THE DATA START

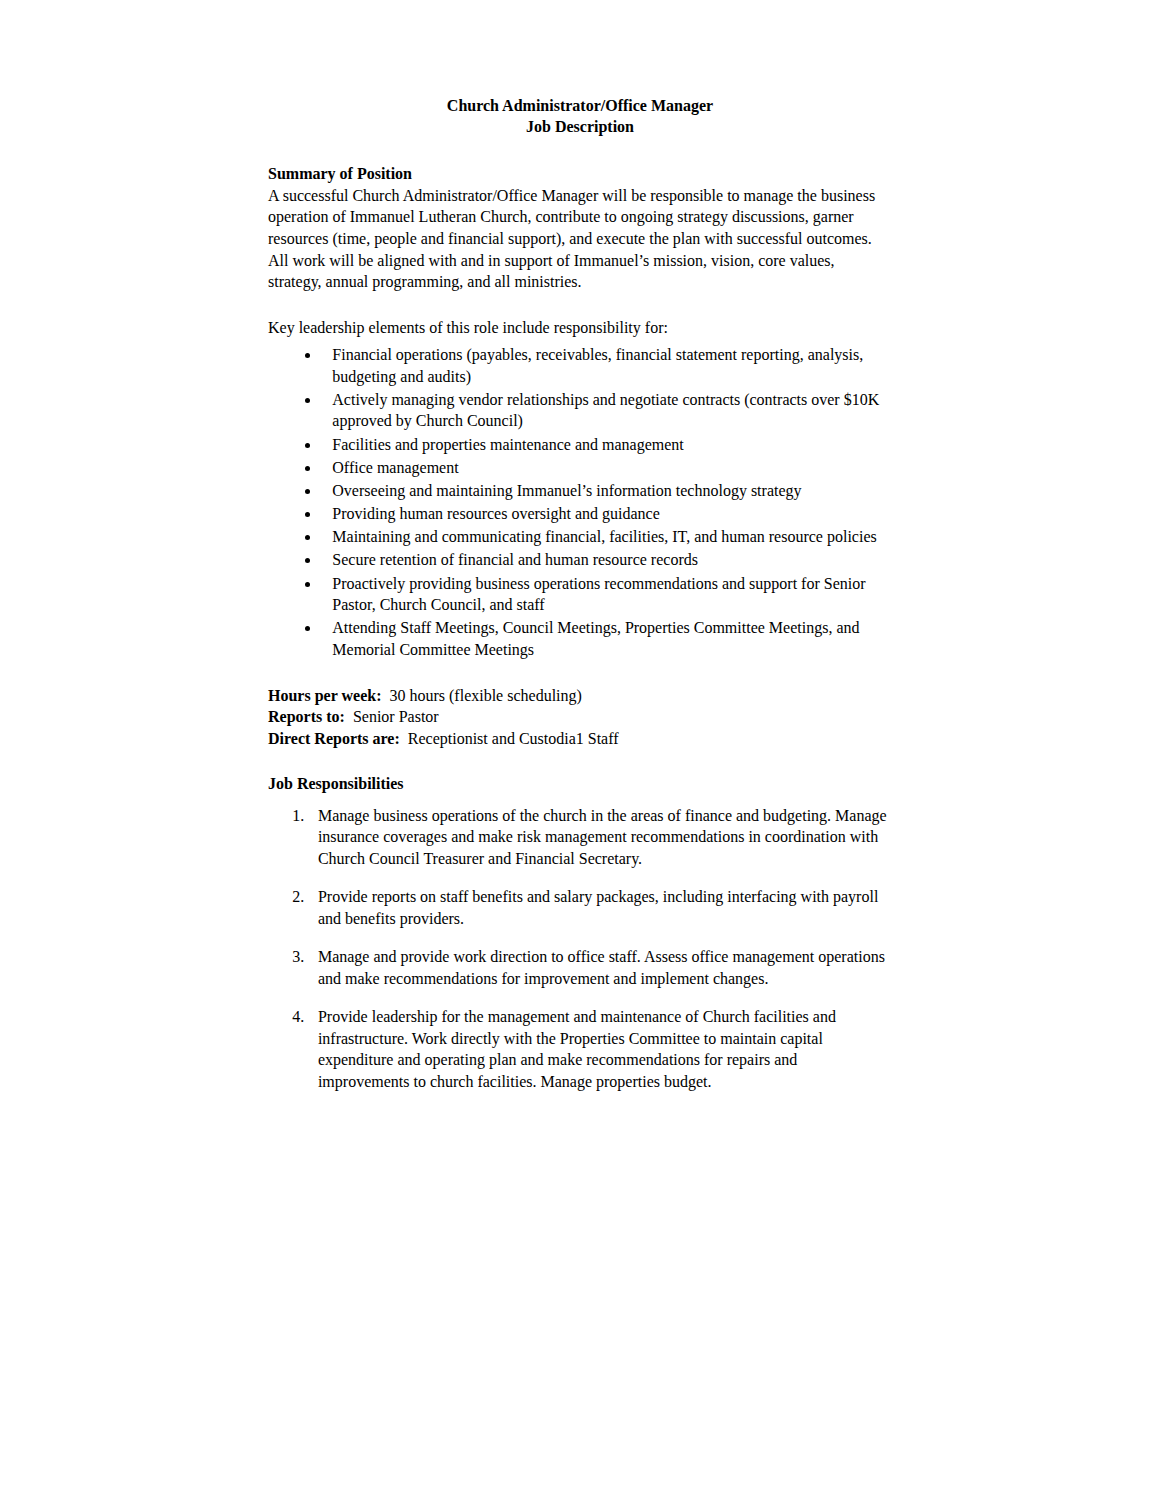Church Administrator/Office ManagerJob Description
Summary of Position
A successful Church Administrator/Office Manager will be responsible to manage the business operation of Immanuel Lutheran Church, contribute to ongoing strategy discussions, garner resources (time, people and financial support), and execute the plan with successful outcomes. All work will be aligned with and in support of Immanuel’s mission, vision, core values, strategy, annual programming, and all ministries.
Key leadership elements of this role include responsibility for:
Financial operations (payables, receivables, financial statement reporting, analysis, budgeting and audits)
Actively managing vendor relationships and negotiate contracts (contracts over $10K approved by Church Council)
Facilities and properties maintenance and management
Office management
Overseeing and maintaining Immanuel’s information technology strategy
Providing human resources oversight and guidance
Maintaining and communicating financial, facilities, IT, and human resource policies
Secure retention of financial and human resource records
Proactively providing business operations recommendations and support for Senior Pastor, Church Council, and staff
Attending Staff Meetings, Council Meetings, Properties Committee Meetings, and Memorial Committee Meetings
Hours per week: 30 hours (flexible scheduling)
Reports to: Senior Pastor
Direct Reports are: Receptionist and Custodia1 Staff
Job Responsibilities
Manage business operations of the church in the areas of finance and budgeting. Manage insurance coverages and make risk management recommendations in coordination with Church Council Treasurer and Financial Secretary.
Provide reports on staff benefits and salary packages, including interfacing with payroll and benefits providers.
Manage and provide work direction to office staff. Assess office management operations and make recommendations for improvement and implement changes.
Provide leadership for the management and maintenance of Church facilities and infrastructure. Work directly with the Properties Committee to maintain capital expenditure and operating plan and make recommendations for repairs and improvements to church facilities. Manage properties budget.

THE DATA END

WHAT THE TASK ASKS: Whenever a line above contains "leadership", copy that line.

EXERCISE OUTPUT:
Key leadership elements of this role include responsibility for:
Provide leadership for the management and maintenance of Church facilities and infrastructure. Work directly with the Properties Committee to maintain capital expenditure and operating plan and make recommendations for repairs and improvements to church facilities. Manage properties budget.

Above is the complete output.